--- START EXTRACTED DATA ---

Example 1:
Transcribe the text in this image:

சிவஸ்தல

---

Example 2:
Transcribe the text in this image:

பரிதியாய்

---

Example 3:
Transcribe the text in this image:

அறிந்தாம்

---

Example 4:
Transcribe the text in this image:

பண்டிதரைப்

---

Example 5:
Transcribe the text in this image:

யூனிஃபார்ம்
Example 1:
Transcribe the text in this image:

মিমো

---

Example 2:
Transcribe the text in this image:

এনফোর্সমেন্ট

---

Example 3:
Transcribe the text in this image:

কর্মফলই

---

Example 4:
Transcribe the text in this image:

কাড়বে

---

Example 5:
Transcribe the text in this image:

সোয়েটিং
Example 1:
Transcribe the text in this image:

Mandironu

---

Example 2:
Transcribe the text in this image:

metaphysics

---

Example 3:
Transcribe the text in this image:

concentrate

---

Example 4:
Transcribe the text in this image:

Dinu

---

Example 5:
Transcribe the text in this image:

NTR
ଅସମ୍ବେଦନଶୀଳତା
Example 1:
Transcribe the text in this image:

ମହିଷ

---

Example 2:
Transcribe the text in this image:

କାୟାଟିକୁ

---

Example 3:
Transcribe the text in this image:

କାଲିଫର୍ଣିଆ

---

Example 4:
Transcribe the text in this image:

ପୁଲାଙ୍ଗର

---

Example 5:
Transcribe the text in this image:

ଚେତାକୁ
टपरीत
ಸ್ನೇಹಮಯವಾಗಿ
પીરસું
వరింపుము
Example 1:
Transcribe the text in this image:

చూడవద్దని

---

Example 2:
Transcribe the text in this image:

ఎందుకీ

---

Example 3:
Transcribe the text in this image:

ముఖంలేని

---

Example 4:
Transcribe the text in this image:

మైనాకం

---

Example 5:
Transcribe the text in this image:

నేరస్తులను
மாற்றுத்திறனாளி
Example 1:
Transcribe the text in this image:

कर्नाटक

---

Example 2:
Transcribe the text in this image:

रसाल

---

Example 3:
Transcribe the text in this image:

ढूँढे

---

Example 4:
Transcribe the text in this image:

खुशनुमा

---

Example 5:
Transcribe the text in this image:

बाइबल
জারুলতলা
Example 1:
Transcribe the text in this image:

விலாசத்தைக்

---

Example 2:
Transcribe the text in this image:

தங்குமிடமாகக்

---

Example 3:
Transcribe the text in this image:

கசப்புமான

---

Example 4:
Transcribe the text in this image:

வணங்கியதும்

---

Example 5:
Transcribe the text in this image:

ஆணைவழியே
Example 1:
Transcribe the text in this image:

--- END EXTRACTED DATA ---

[WHAT IS ASKED]
Update the entries above by replacing every "Transcribe" with "Write out" and leaving everything else unchanged.

[TASK OUTPUT]
Example 1:
Write out the text in this image:

சிவஸ்தல

---

Example 2:
Write out the text in this image:

பரிதியாய்

---

Example 3:
Write out the text in this image:

அறிந்தாம்

---

Example 4:
Write out the text in this image:

பண்டிதரைப்

---

Example 5:
Write out the text in this image:

யூனிஃபார்ம்
Example 1:
Write out the text in this image:

মিমো

---

Example 2:
Write out the text in this image:

এনফোর্সমেন্ট

---

Example 3:
Write out the text in this image:

কর্মফলই

---

Example 4:
Write out the text in this image:

কাড়বে

---

Example 5:
Write out the text in this image:

সোয়েটিং
Example 1:
Write out the text in this image:

Mandironu

---

Example 2:
Write out the text in this image:

metaphysics

---

Example 3:
Write out the text in this image:

concentrate

---

Example 4:
Write out the text in this image:

Dinu

---

Example 5:
Write out the text in this image:

NTR
ଅସମ୍ବେଦନଶୀଳତା
Example 1:
Write out the text in this image:

ମହିଷ

---

Example 2:
Write out the text in this image:

କାୟାଟିକୁ

---

Example 3:
Write out the text in this image:

କାଲିଫର୍ଣିଆ

---

Example 4:
Write out the text in this image:

ପୁଲାଙ୍ଗର

---

Example 5:
Write out the text in this image:

ଚେତାକୁ
टपरीत
ಸ್ನೇಹಮಯವಾಗಿ
પીરસું
వరింపుము
Example 1:
Write out the text in this image:

చూడవద్దని

---

Example 2:
Write out the text in this image:

ఎందుకీ

---

Example 3:
Write out the text in this image:

ముఖంలేని

---

Example 4:
Write out the text in this image:

మైనాకం

---

Example 5:
Write out the text in this image:

నేరస్తులను
மாற்றுத்திறனாளி
Example 1:
Write out the text in this image:

कर्नाटक

---

Example 2:
Write out the text in this image:

रसाल

---

Example 3:
Write out the text in this image:

ढूँढे

---

Example 4:
Write out the text in this image:

खुशनुमा

---

Example 5:
Write out the text in this image:

बाइबल
জারুলতলা
Example 1:
Write out the text in this image:

விலாசத்தைக்

---

Example 2:
Write out the text in this image:

தங்குமிடமாகக்

---

Example 3:
Write out the text in this image:

கசப்புமான

---

Example 4:
Write out the text in this image:

வணங்கியதும்

---

Example 5:
Write out the text in this image:

ஆணைவழியே
Example 1:
Write out the text in this image:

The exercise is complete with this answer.